People with ostomies used to avoid going out, afraid of smell and leaks. When nurse Elise Sørensen's sister Thora got an ostomy at 32, Sørensen built a pouch that sealed against the skin and let nothing in or out. Several manufacturers passed on it until a fellow nurse, Johanne Louis-Hansen, convinced her husband, a plastics manufacturer, to produce them. Ostomy bags have been the standard of care since.

1958 | Neonatal Phototherapy

Babies once needed blood transfusions for jaundice. Sister Jean Ward noticed the premature infants she walked around the hospital courtyard looked visibly better afterward. A physician she worked with, Dr. Dobbs, then saw that skin shielded by a blanket looked more yellow than skin exposed to sunlight. Phototherapy is now the most common treatment for neonatal jaundice.

1964 | Snugli Baby Carrier

Before Peace Corps nurse Ann Moore, American mothers carried babies in rigid plastic seats with no warmth or contact. In Togo, Moore saw mothers carry their babies close, and after her daughter was born she and her own mother sewed a pouch so she could carry her baby on her back. Word spread from strangers asking about it until a 1976 consumer report named it the carrier to own.

1968 | Crash Cart

Code blues once meant staff scrambling for needles, IV kits, drugs, and the defibrillator. Anita Dorr built the first crisis cart in her basement, organizing supplies in drawers with the most urgent items at the top. She had her husband paint it red.

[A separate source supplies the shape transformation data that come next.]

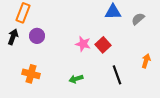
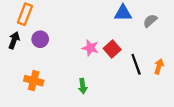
black line: (117, 75) -> (136, 64), moved
green arrow: (76, 79) -> (83, 86), turned -80

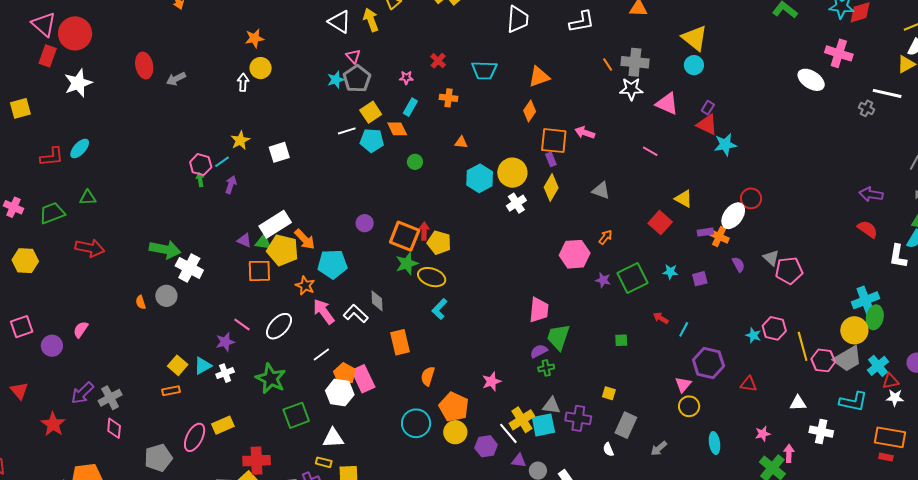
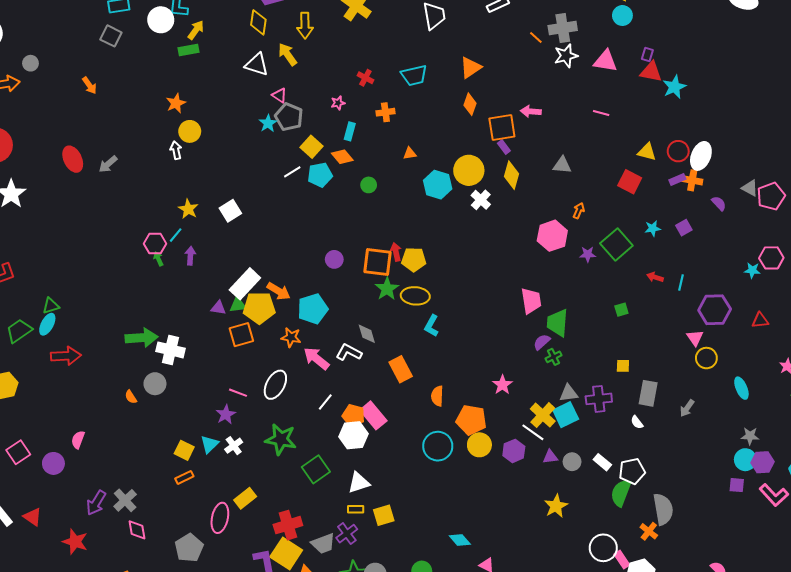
cyan ellipse: (80, 148) -> (47, 324), moved
red circle: (751, 198) -> (678, 151), moved

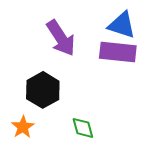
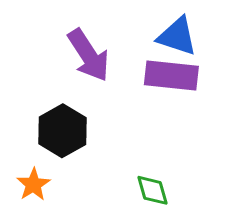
green diamond: (83, 128) -> (153, 190), moved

1983 | The Wong-Baker FACES Pain Rating Scale

Young children cannot describe pain as throbbing or pounding, and they struggle to rank it by number, but they understand a little, a lot, or none at all. Pediatric nurse consultant Donna Wong knew this and worked with child life specialist Connie Baker to build a scale children could use. They researched pain assessment, asked children to weigh in on the facial expressions, and tested it on grade-school kids. It is now widely used for patients age 3 and older.

1990 | Bili Bonnet

Phototherapy worked, but premature babies' eyes could not tolerate the light, and for nearly 30 years staff improvised eye protection from whatever they had. After caring for these infants in the NICU, Sharon Rogue created the Bili Bonnet, a mask secured with a mesh bonnet. It launched her company, Small Beginnings.

2003 | Color-Coded IV Lines

Taping clear IV lines to tell them apart works until an emergency, when the tape snags on bed rails and you cannot find the right line fast. Labor and delivery nurse Teri Barton-Salinas designed color-coded lines to cut medication errors. She and her sister, fellow nurse Gail Barton-Hay, brought ColorSafe IV lines to a patent attorney and received a patent in 2003.

2013 | GoGown

Overflowing trash cans of used gloves and gowns can spread the infections they are meant to prevent. Nurse entrepreneur Ginny Porowski created the GoGown, which lets a nurse remove gloves and gown and wrap them into a self-sealing panel. The panel can be built into any size or style of isolation gown.

You do not have to be Florence Nightingale to change a standard of care. These nurses spotted a problem and used their expertise to solve it, and in doing so set new standards for newborn jaundice, ostomy care, infection control, infant feeding, pain assessment, and cardiac arrest.